白河関

(しらかわのせき)
📍 福島県 白河市🏯 歴史⛰️ 名所

【概要】

白河関は、福島県白河市にある旗宿の丘に跡が残る古代の関所で、陸奥国の南の玄関口にあたりました。平安時代の公文書にも名が見え、蝦夷に備える最前線として築かれたと考えられています。寛政十二年に白河藩主の松平定信が考証して場所を定め、現在は国の史跡に指定されています。歌枕としても名高く、多くの歌人が憧れた地で、丘には空堀や土塁の跡が今も残ります。

【歴史】

白河関は奈良時代から平安時代にかけて機能したとされ、九世紀の記録には白河と菊多という二つの関が並んで登場します。承和二年の記事では、設置から四百年余りを経ていると記されました。蝦夷に備える前線の拠点でしたが、律令国家の勢力が北へ伸びるにつれて軍事的な役割を失い、やがて位置すら忘れられていきます。現在では東北への入口を象徴する地として語られています。

【特徴】

福島県白河市にある旗宿の丘陵が関の跡とされ、寛政十二年、つまり一八〇〇年に白河藩主の松平定信が文献を突き合わせて考証し、白河神社の建つ場所を関跡と定めました。昭和三十四年から五年にわたる発掘調査では空堀や土塁、柵列、門の跡などが確認され、一九六六年に国の史跡「白河関跡」に指定されています。旗宿は那須の山あいを越える街道筋にあたります。

【見どころ】

丘の頂に鎮座する白河神社は関の明神、二所関明神とも呼ばれ、元和元年に伊達政宗が社殿を改築して奉納したと伝えられます。
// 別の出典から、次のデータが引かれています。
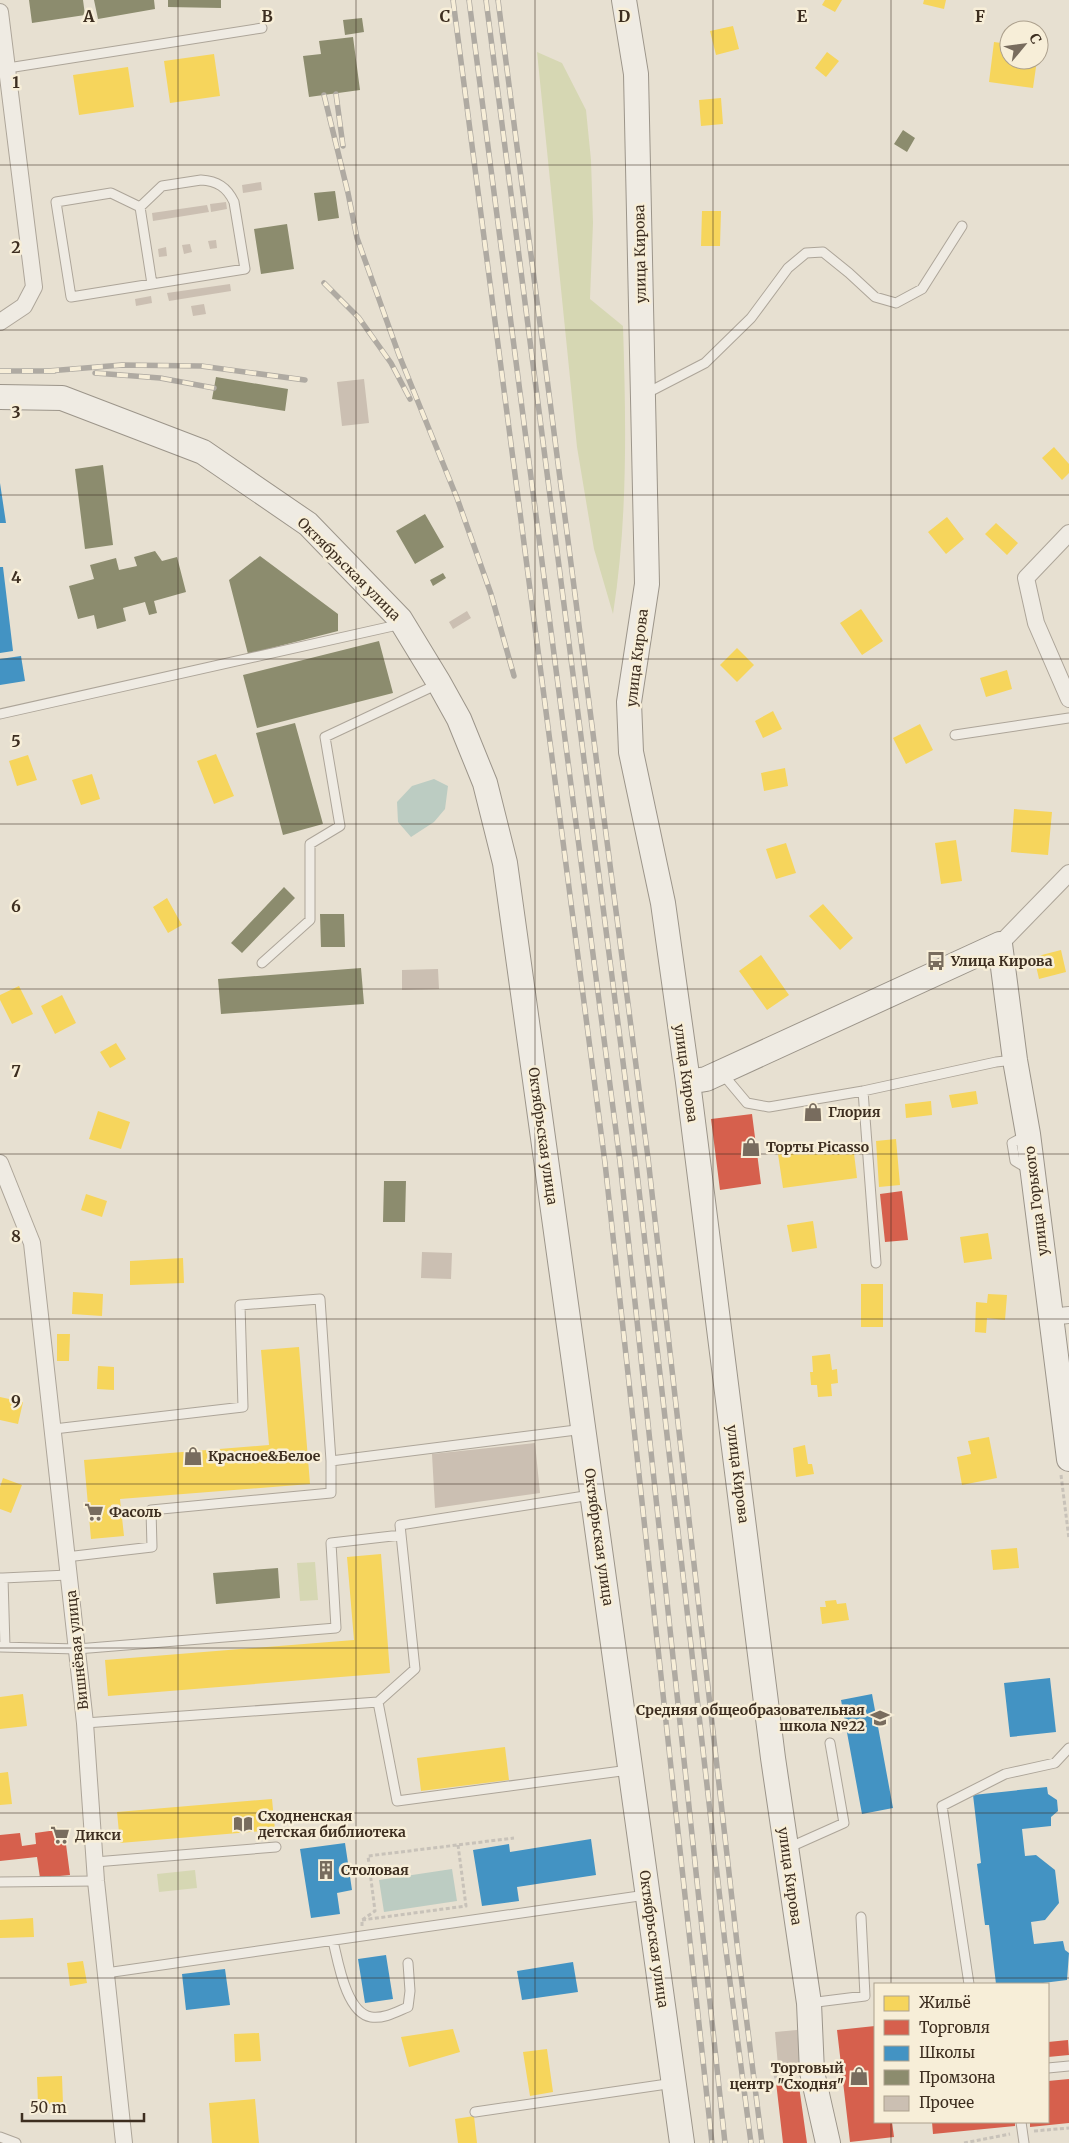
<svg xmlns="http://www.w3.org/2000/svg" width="1069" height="2143" font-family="Merriweather,serif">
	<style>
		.green { fill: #d6d7b3 }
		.water { fill: #bcccc2 }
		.homes { fill: #f6d55c }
		.shops { fill: #d6604d }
		.schools { fill: #4393c3 }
		.industry { fill: #8c8c6e }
		.building { fill: #cbbfb2 }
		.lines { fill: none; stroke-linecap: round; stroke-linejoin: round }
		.lane-casing { stroke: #ada599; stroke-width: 11 }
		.street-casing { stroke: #ada599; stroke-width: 18 }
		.secondary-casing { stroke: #9c958a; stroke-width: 26 }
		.path { stroke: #c8c2b9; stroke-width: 3; stroke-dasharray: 4 2.5; stroke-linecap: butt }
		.lane { stroke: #efebe3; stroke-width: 9 }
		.street { stroke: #efebe3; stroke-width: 16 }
		.secondary { stroke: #efebe3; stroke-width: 24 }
		.rail-casing { stroke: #afaaa2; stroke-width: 5.5 }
		.rail { stroke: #f7eed8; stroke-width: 4; stroke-dasharray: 11; stroke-linecap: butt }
		.grid { fill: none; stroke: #3d2e20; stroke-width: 1; stroke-opacity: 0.55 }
		.labels { text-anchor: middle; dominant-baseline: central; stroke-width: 5; stroke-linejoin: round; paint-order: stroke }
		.street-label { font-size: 14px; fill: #3d2e20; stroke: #f7eed8 }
		.poi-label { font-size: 14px; font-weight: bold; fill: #3d2e20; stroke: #f7eed8; text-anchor: start }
		.grid-label { font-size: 16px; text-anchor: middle; font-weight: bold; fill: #3d2e20; stroke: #f7eed8; stroke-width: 5; stroke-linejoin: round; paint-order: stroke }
	</style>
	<rect width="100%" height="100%" fill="#e7e0d1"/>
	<path class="green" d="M537 52 562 63 586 110 591 160 593 223 590 299 623 326C626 421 628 519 613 614L594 549 577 447Z
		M315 1562 318 1600 300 1601 297 1563Z
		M195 1870 197 1888 159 1892 157 1874Z"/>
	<path class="water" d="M434 779 448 786 445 809 434 822 411 837 398 822 397 802 412 786Z
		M452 1869 457 1901 384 1912 379 1880Z"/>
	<path class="homes" d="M825 0H842L835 12 822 5Z
		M924 0H946L944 9 923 4Z
		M733 26 739 49 716 55 710 31Z
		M994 42 1009 44V60H1037L1033 88 989 82Z
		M827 52 839 61 826 77 815 68Z
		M214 54 220 96 170 103 164 61Z
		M128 67 134 107 79 115 73 75Z
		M721 98 723 124 701 126 699 100Z
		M702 211H721L720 246H701Z
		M1054 447 1069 464V473L1062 480 1042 458Z
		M947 517 964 539 946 554 928 532Z
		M996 523 1018 543 1007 555 985 534Z
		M861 609 883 641 862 655 840 623Z
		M737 648 754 665 737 682 720 665Z
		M1007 670 1012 689 986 697 980 678Z
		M773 711 782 729 763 738 755 721Z
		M920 724 933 750 906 764 893 738Z
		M216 754 234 796 214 804 197 761Z
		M28 755 37 780 17 786 9 761Z
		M785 768 788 786 764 791 761 773Z
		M92 774 100 799 81 805 72 780Z
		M1014 809 1052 812 1048 855 1011 852Z
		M956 840 962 881 941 884 935 843Z
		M786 843 796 873 776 879 766 849Z
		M167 898 182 925 168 933 153 907Z
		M823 904 853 938 840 950 809 916Z
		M1061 950 1066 972 1039 979 1034 957Z
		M761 955 789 995 767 1010 739 971Z
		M19 986 33 1014 12 1024 0 1000V995Z
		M62 995 76 1023 55 1034 41 1006Z
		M116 1043 126 1059 110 1068 100 1052Z
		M976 1091 978 1104 952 1108 949 1095Z
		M931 1101 932 1115 906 1118 905 1104Z
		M98 1111 130 1122 121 1149 89 1139Z
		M896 1139 900 1185 879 1187 876 1141Z
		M853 1145 857 1178 783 1188 778 1154Z
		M86 1194 107 1201 102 1217 81 1210Z
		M813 1221 817 1248 792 1252 787 1225Z
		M988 1233 992 1259 964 1263 960 1237Z
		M183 1258 184 1283 130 1285V1261Z
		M861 1284H883V1327H861Z
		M73 1292 103 1294 102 1316 72 1314Z
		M988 1294 1007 1295 1005 1320 987 1318 986 1333 975 1332 976 1302 987 1303Z
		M57 1334H70L69 1361H57Z
		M299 1347 310 1484 120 1499 124 1536 91 1539 84 1460 269 1445 261 1350Z
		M830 1354 832 1370 837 1369 838 1383 831 1384 832 1396 818 1397 817 1385H811L810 1372H813L812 1356Z
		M98 1366 114 1367V1390L97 1389Z
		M0 1397 23 1402 18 1424 0 1420Z
		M989 1437 997 1478 962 1485 957 1457 971 1454 968 1441Z
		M805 1445 808 1464H812L814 1474 796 1477 793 1448Z
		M3 1478 22 1485 11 1513 0 1509V1487Z
		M1017 1548 1019 1568 993 1570 991 1550Z
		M381 1554 390 1673 108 1696 105 1660 354 1640 347 1557Z
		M836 1600 837 1604 846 1603 849 1620 822 1624 820 1607H826L825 1601Z
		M23 1694 27 1726 0 1729V1697Z
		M505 1747 509 1780 421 1791 417 1758Z
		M8 1772 12 1804 0 1805V1773Z
		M272 1799 275 1830 120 1843 117 1812Z
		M33 1918 34 1937 0 1938V1920Z
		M83 1961 87 1983 70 1986 67 1963Z
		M453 2029 460 2052 409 2067 401 2037Z
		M259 2033 261 2061 235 2062 234 2034Z
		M547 2049 553 2092 530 2096 523 2052Z
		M62 2076 63 2104H38L37 2077Z
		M255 2099 259 2143H212L209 2103Z
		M474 2116 477 2143H458L455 2119Z"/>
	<path class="shops" d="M752 1114 761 1184 720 1190 711 1119Z
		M902 1191 908 1240 885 1242 880 1194Z
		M64 1829 70 1875 40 1878 37 1857 0 1861V1835L20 1833 22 1846 36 1844 35 1833Z
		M875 2026V2122H892L894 2137 850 2142 837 2030Z
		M1068 2040 1069 2055 1048 2057V2042Z
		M798 2079 807 2143H783L776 2082Z
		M1069 2079V2123L1030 2127V2122H1048V2081Z
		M932 2122H1015V2126L933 2134Z"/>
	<path class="schools" d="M0 483 6 523H0Z
		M0 567H3L13 651 0 653Z
		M21 656 25 681 0 685V659Z
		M1050 1678 1056 1732 1010 1737 1004 1683Z
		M872 1694 893 1808 862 1814 841 1700Z
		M1047 1787 1048 1794 1057 1800 1058 1811 1051 1817V1826L1022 1829 1025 1856 1036 1855 1055 1870 1059 1903 1045 1920 1031 1922 1034 1944 1063 1941 1065 1950 1069 1953 1067 1980 1035 1984H996L989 1925H985L977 1864 981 1863 973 1795Z
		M591 1839 596 1875 517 1887 519 1901 482 1906 473 1850 509 1844 510 1852Z
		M345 1843 352 1890 337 1893 340 1914 311 1918 300 1849Z
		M386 1955 393 1999 365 2003 358 1959Z
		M573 1962 578 1992 522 2000 517 1971Z
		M225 1969 230 2005 186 2010 182 1974Z"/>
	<path class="industry" d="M29 0H83L85 15 32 23Z
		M94 0H154L155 9 98 19Z
		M168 0H221V8L168 7Z
		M362 18 364 32 345 35 343 20Z
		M353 37 360 90 309 97 303 56 321 54 319 41Z
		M903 130 915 138 907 152 894 144Z
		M335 191 339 218 318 221 314 193Z
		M287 224 294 269 261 274 254 229Z
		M216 377 288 389 285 411 212 399Z
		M103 465 113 545 85 549 75 469Z
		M425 514 444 547 415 564 396 531Z
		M155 551 162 561 177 557 186 592 154 601 157 613 149 615 145 602 123 608 126 621 97 629 94 615 78 619 69 586 94 579 90 565 116 558 119 570 137 566 134 557Z
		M260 556 338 614V631L248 654 229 580Z
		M443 573 446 578 433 586 430 580Z
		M379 641 393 693 257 728 243 675Z
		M295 723 323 824 283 835 256 733Z
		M284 887 295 898 242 953 231 943Z
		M320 914H344L345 947H321Z
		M361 968 364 1004 221 1014 218 979Z
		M384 1181H406L405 1222H383Z
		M278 1568 280 1598 216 1604 213 1573Z"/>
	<path class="building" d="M261 182 262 190 243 193 242 185Z
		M226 202 227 209 211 212 210 204Z
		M207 205 209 212 153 221 152 213Z
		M216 240 217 248 210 249 208 241Z
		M190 244 192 252 184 254 182 245Z
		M166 247 167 256 159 257 158 249Z
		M230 284 231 291 169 301 167 293Z
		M151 296 152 303 136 306 135 299Z
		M204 304 206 314 193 316 191 306Z
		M364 379 369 423 342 426 337 382Z
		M467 611 471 618 453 629 449 622Z
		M438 969 439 989 402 990V970Z
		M422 1252 452 1253 451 1279 421 1278Z
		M535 1443 540 1493 435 1508 432 1454Z
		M797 2030 801 2064 778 2066 775 2032Z"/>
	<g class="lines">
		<g class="lane-casing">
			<path id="lane" d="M8 68 262 28
				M201 180C217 181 227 187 234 202L245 269 71 297 56 202 111 193 140 207 162 186Z
				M140 207 152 284
				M645 394 705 363 751 318 788 268 806 253 823 252 849 273 875 297 896 303 922 289 962 226
				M0 714 402 624
				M955 735 1069 718
				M262 963 310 920V844L340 826 325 737 438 684
				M721 1072 747 1103 769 1107 863 1091 996 1062 1014 1060
				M863 1091 876 1263
				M1027 1135 1012 1143 1015 1161 1030 1170
				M54 1429 243 1407 240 1305 320 1299 331 1461V1493L151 1510 152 1547 66 1557
				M331 1461 584 1429
				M591 1495 400 1525 415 1669 378 1702 397 1801 629 1770
				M0 1578H3L5 1647
				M3 1578 68 1575
				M0 1647 77 1649 336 1628 331 1543 401 1535
				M85 1723 378 1702
				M788 1848 844 1823 830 1743
				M95 1862 276 1847
				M0 1882 96 1881
				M333 1941C338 1961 346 2013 371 2017 384 2019 396 2012 408 2007L410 1991 408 1963
				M106 1973 646 1895
				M969 1984 942 1806 1005 1774 1055 1763 1069 1748
				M809 2003 865 1996 861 1917
				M1048 2068 1069 2066
				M475 2112 674 2083
				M1021 2122 1024 2143
				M0 2137 16 2143"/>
		</g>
		<g class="street-casing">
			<path id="street" d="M0 12 34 287 24 306 0 322
				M1069 533 1026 578 1036 623 1069 699
				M1000 944 1069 873
				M0 1163 32 1243 85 1723 96 1881 124 2143
				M1050 1317 1069 1315"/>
		</g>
		<g class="secondary-casing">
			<path id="secondary" d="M624 0 636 74 647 584 629 702 631 752 663 903 688 1082 773 1758 809 2003 812 2072 828 2143
				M0 397 62 398 203 452 308 524 400 619 439 683 459 719 485 783 505 863 682 2143
				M688 1082 706 1079 1000 944 1015 1060 1028 1134 1069 1459"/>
		</g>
		<path class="path" d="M1061 1475 1069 1539
			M362 1920 466 1906 458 1845
			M362 1926V1920L375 1911 368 1856 514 1838
			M774 2077 793 2074
			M1034 2131 1069 2128
			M964 2143 1010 2134"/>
		<use href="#lane" class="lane"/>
		<use href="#street" class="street"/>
		<use href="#secondary" class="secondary"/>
		<g class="rail-casing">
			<path id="rail" d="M453 0 605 1163 712 2143
				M469 0 620 1162 725 2143
				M486 0 635 1155 725 1943 751 2143
				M498 0 648 1158 738 1952 762 2143
				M336 94 343 146
				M324 95 348 193 357 238 399 355 457 498 479 560 491 594 514 676
				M324 283 359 318 391 363 410 399
				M0 371H55
				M48 371 122 365 201 366 305 380
				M95 373 160 378 214 388"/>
		</g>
		<use href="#rail" class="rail"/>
	</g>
	<path class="grid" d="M178 0V2143M356 0V2143M535 0V2143M713 0V2143M891 0V1984M0 165H1069M0 330H1069M0 495H1069M0 659H1069M0 824H1069M0 989H1069M0 1154H1069M0 1319H1069M0 1484H1069M0 1648H1069M0 1813H1069M0 1978H1069M891 2122V2143"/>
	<defs>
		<g id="bus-bare" transform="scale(1.5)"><path d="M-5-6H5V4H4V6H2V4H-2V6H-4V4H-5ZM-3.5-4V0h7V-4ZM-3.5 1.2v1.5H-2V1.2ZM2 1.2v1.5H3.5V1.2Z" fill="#786c5e" stroke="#f7eed8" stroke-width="2.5" paint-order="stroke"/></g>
		<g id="shop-bare" transform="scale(1.5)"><path d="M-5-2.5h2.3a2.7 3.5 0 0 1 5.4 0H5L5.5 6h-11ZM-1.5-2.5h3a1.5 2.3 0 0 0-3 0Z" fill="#786c5e" stroke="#f7eed8" stroke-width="2.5" paint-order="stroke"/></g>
		<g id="supermarket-bare" transform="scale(1.5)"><path d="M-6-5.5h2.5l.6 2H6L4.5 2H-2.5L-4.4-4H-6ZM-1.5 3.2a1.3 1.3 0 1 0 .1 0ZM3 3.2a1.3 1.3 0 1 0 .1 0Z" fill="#786c5e" stroke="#f7eed8" stroke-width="2.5" paint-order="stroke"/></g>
		<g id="school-bare" transform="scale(1.5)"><path d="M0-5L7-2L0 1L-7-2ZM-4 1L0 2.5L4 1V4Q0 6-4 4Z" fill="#786c5e" stroke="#f7eed8" stroke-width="2.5" paint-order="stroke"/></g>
		<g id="library-bare" transform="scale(1.5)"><path d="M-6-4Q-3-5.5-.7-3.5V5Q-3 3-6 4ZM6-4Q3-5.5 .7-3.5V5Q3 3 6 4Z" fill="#786c5e" stroke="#f7eed8" stroke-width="2.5" paint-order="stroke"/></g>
		<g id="building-bare" transform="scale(1.5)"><path d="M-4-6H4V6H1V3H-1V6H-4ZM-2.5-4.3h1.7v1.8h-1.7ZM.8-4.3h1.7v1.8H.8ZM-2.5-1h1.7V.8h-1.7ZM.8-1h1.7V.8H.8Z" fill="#786c5e" stroke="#f7eed8" stroke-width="2.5" paint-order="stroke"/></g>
	</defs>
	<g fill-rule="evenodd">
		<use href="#bus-bare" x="936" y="961"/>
		<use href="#shop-bare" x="813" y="1112"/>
		<use href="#shop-bare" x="751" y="1147"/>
		<use href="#shop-bare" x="193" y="1456"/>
		<use href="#supermarket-bare" x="94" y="1512"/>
		<use href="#school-bare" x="880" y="1718"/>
		<use href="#library-bare" x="243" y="1824"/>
		<use href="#supermarket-bare" x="60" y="1835"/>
		<use href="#building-bare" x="326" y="1870"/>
		<use href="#shop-bare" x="859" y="2076"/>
	</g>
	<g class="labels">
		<g class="street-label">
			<text transform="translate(640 254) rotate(-91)">улица Кирова</text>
			<text transform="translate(349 569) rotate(45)">Октябрьская улица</text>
			<text transform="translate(637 658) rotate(-83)">улица Кирова</text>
			<text transform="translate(686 1073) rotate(82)">улица Кирова</text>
			<text transform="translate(543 1136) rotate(82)">Октябрьская улица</text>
			<text transform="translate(1036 1201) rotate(-97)">улица Горького</text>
			<text transform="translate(738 1474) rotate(83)">улица Кирова</text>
			<text transform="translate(599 1537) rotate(82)">Октябрьская улица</text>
			<text transform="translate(77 1650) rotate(-96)">Вишнёвая улица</text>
			<text transform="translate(790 1876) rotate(82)">улица Кирова</text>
			<text transform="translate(654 1939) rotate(82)">Октябрьская улица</text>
		</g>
		<g class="poi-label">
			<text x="951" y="961">Улица Кирова</text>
			<text x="828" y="1112">Глория</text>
			<text x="766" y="1147">Торты Picasso</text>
			<text x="208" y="1456">Красное&amp;Белое</text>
			<text x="109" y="1512">Фасоль</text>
			<text x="865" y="1710" text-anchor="end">Средняя общеобразовательная<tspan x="865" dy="16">школа №22</tspan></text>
			<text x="258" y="1816">Сходненская<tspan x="258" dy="16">детская библиотека</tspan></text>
			<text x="75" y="1835">Дикси</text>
			<text x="341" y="1870">Столовая</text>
			<text x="844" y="2068" text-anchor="end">Торговый<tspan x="844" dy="16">центр "Сходня"</tspan></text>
		</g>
	</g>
	<g class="grid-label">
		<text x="89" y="22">A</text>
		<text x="267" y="22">B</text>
		<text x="445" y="22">C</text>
		<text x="624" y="22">D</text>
		<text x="802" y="22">E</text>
		<text x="980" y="22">F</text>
		<text x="16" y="88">1</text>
		<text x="16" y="253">2</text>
		<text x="16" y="418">3</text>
		<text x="16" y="583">4</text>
		<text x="16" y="747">5</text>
		<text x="16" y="912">6</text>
		<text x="16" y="1077">7</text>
		<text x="16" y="1242">8</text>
		<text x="16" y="1407">9</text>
	</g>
	<rect x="874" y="1983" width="175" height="140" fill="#f7eed8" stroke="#ada18e"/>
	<rect x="884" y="1996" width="25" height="15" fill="#f6d55c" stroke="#ada18e"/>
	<text x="919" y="2008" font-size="15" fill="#3d2e20">Жильё</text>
	<rect x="884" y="2020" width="25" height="15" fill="#d6604d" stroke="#ada18e"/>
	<text x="919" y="2033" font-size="15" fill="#3d2e20">Торговля</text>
	<rect x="884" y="2046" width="25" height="15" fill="#4393c3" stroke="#ada18e"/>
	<text x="919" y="2058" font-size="15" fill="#3d2e20">Школы</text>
	<rect x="884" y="2070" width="25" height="15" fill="#8c8c6e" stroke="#ada18e"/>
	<text x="919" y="2083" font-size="15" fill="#3d2e20">Промзона</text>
	<rect x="884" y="2096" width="25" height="15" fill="#cbbfb2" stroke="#ada18e"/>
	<text x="919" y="2108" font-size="15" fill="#3d2e20">Прочее</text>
	<g transform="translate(1024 45) rotate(61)"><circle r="24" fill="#f7eed8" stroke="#ada18e"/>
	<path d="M0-4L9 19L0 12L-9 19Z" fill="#786c5e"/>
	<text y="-8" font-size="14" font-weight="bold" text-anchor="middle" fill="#3d2e20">С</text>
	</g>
	<path d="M22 2113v8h122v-8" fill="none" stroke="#3d2e20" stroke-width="2.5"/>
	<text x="30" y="2113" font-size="15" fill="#3d2e20" stroke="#f7eed8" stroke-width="4" paint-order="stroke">50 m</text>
</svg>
境内には新古今和歌集の撰者である藤原家隆が手植えしたという樹齢八百年ほどの巨杉「従二位の杉」がそびえ、周囲を巡る空堀と土塁の起伏も静かな森の中に残されています。秋には森全体が色づき、歌に詠まれた情景を思い描きながら歩けます。

【トリビア】

能因法師が詠んだ「都をば霞とともに立ちしかど秋風ぞ吹く白河の関」によって、白河関は歌枕として一躍名を知られました。のちに西行や松尾芭蕉も訪ねています。白河神社は一九九七年から夏の甲子園に出る高校へ通行手形を贈っており、優勝旗が白河の関を越えるという言い回しでも親しまれています。この手形は関の名を今に伝える縁起物になっています。